[[ RECORDS SHOWN open ]]

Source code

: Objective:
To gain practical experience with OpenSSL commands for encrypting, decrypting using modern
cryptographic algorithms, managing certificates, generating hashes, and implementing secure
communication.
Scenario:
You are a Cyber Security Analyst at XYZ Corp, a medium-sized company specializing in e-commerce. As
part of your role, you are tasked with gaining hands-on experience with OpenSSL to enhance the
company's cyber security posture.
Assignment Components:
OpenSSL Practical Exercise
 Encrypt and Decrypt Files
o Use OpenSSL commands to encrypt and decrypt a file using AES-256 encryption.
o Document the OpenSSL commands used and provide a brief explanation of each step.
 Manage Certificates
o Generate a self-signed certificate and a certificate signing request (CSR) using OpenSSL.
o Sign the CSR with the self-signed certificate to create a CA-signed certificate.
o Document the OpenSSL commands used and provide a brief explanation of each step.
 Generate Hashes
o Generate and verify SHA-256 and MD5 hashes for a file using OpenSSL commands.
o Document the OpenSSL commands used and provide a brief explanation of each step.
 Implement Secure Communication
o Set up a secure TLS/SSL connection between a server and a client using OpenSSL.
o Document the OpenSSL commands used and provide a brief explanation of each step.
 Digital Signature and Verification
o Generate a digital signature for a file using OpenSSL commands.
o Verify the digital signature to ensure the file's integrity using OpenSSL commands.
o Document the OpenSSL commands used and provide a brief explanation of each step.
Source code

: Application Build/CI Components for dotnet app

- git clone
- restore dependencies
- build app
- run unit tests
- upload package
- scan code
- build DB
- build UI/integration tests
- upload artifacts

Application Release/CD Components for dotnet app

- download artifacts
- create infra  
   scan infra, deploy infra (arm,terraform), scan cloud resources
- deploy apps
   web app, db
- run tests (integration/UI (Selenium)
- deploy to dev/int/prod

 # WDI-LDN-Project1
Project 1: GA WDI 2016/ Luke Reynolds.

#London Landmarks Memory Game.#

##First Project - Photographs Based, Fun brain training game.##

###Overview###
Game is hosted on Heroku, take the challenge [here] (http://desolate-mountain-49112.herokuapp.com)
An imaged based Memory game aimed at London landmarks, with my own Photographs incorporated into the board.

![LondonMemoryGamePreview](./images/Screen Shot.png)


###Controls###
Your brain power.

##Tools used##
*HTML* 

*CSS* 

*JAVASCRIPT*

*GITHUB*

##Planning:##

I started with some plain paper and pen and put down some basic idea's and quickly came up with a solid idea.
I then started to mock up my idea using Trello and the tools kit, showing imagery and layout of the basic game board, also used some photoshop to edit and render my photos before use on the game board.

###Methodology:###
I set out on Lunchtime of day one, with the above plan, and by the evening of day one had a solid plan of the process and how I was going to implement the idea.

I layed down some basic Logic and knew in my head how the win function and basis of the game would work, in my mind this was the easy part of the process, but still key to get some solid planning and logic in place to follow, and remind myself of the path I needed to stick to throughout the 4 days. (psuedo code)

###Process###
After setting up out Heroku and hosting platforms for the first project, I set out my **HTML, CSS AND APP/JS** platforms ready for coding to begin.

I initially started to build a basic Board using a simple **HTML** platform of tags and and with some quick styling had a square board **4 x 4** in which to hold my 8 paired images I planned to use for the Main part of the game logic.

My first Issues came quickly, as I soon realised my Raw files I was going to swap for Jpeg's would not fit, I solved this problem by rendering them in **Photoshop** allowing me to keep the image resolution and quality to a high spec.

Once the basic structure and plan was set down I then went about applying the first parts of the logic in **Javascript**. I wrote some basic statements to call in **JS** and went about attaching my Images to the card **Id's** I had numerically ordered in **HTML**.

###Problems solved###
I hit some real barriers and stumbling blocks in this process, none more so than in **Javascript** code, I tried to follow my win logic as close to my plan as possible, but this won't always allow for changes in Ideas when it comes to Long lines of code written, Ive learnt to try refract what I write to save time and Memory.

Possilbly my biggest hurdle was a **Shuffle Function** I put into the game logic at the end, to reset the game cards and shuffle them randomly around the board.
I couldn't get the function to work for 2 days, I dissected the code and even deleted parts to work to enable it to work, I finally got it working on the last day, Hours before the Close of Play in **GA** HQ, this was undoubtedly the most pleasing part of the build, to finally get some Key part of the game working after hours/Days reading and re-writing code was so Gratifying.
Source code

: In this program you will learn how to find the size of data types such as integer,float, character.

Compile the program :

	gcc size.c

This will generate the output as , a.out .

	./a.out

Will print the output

[[ RECORDS SHOWN closed ]]

→ **PROBLEM DESCRIPTION**: The entries above are to be copied word for word.

→ **EXERCISE RESPONSE**:
Source code

: Objective:
To gain practical experience with OpenSSL commands for encrypting, decrypting using modern
cryptographic algorithms, managing certificates, generating hashes, and implementing secure
communication.
Scenario:
You are a Cyber Security Analyst at XYZ Corp, a medium-sized company specializing in e-commerce. As
part of your role, you are tasked with gaining hands-on experience with OpenSSL to enhance the
company's cyber security posture.
Assignment Components:
OpenSSL Practical Exercise
 Encrypt and Decrypt Files
o Use OpenSSL commands to encrypt and decrypt a file using AES-256 encryption.
o Document the OpenSSL commands used and provide a brief explanation of each step.
 Manage Certificates
o Generate a self-signed certificate and a certificate signing request (CSR) using OpenSSL.
o Sign the CSR with the self-signed certificate to create a CA-signed certificate.
o Document the OpenSSL commands used and provide a brief explanation of each step.
 Generate Hashes
o Generate and verify SHA-256 and MD5 hashes for a file using OpenSSL commands.
o Document the OpenSSL commands used and provide a brief explanation of each step.
 Implement Secure Communication
o Set up a secure TLS/SSL connection between a server and a client using OpenSSL.
o Document the OpenSSL commands used and provide a brief explanation of each step.
 Digital Signature and Verification
o Generate a digital signature for a file using OpenSSL commands.
o Verify the digital signature to ensure the file's integrity using OpenSSL commands.
o Document the OpenSSL commands used and provide a brief explanation of each step.
Source code

: Application Build/CI Components for dotnet app

- git clone
- restore dependencies
- build app
- run unit tests
- upload package
- scan code
- build DB
- build UI/integration tests
- upload artifacts

Application Release/CD Components for dotnet app

- download artifacts
- create infra  
   scan infra, deploy infra (arm,terraform), scan cloud resources
- deploy apps
   web app, db
- run tests (integration/UI (Selenium)
- deploy to dev/int/prod

 # WDI-LDN-Project1
Project 1: GA WDI 2016/ Luke Reynolds.

#London Landmarks Memory Game.#

##First Project - Photographs Based, Fun brain training game.##

###Overview###
Game is hosted on Heroku, take the challenge [here] (http://desolate-mountain-49112.herokuapp.com)
An imaged based Memory game aimed at London landmarks, with my own Photographs incorporated into the board.

![LondonMemoryGamePreview](./images/Screen Shot.png)


###Controls###
Your brain power.

##Tools used##
*HTML* 

*CSS* 

*JAVASCRIPT*

*GITHUB*

##Planning:##

I started with some plain paper and pen and put down some basic idea's and quickly came up with a solid idea.
I then started to mock up my idea using Trello and the tools kit, showing imagery and layout of the basic game board, also used some photoshop to edit and render my photos before use on the game board.

###Methodology:###
I set out on Lunchtime of day one, with the above plan, and by the evening of day one had a solid plan of the process and how I was going to implement the idea.

I layed down some basic Logic and knew in my head how the win function and basis of the game would work, in my mind this was the easy part of the process, but still key to get some solid planning and logic in place to follow, and remind myself of the path I needed to stick to throughout the 4 days. (psuedo code)

###Process###
After setting up out Heroku and hosting platforms for the first project, I set out my **HTML, CSS AND APP/JS** platforms ready for coding to begin.

I initially started to build a basic Board using a simple **HTML** platform of tags and and with some quick styling had a square board **4 x 4** in which to hold my 8 paired images I planned to use for the Main part of the game logic.

My first Issues came quickly, as I soon realised my Raw files I was going to swap for Jpeg's would not fit, I solved this problem by rendering them in **Photoshop** allowing me to keep the image resolution and quality to a high spec.

Once the basic structure and plan was set down I then went about applying the first parts of the logic in **Javascript**. I wrote some basic statements to call in **JS** and went about attaching my Images to the card **Id's** I had numerically ordered in **HTML**.

###Problems solved###
I hit some real barriers and stumbling blocks in this process, none more so than in **Javascript** code, I tried to follow my win logic as close to my plan as possible, but this won't always allow for changes in Ideas when it comes to Long lines of code written, Ive learnt to try refract what I write to save time and Memory.

Possilbly my biggest hurdle was a **Shuffle Function** I put into the game logic at the end, to reset the game cards and shuffle them randomly around the board.
I couldn't get the function to work for 2 days, I dissected the code and even deleted parts to work to enable it to work, I finally got it working on the last day, Hours before the Close of Play in **GA** HQ, this was undoubtedly the most pleasing part of the build, to finally get some Key part of the game working after hours/Days reading and re-writing code was so Gratifying.
Source code

: In this program you will learn how to find the size of data types such as integer,float, character.

Compile the program :

	gcc size.c

This will generate the output as , a.out .

	./a.out

Will print the output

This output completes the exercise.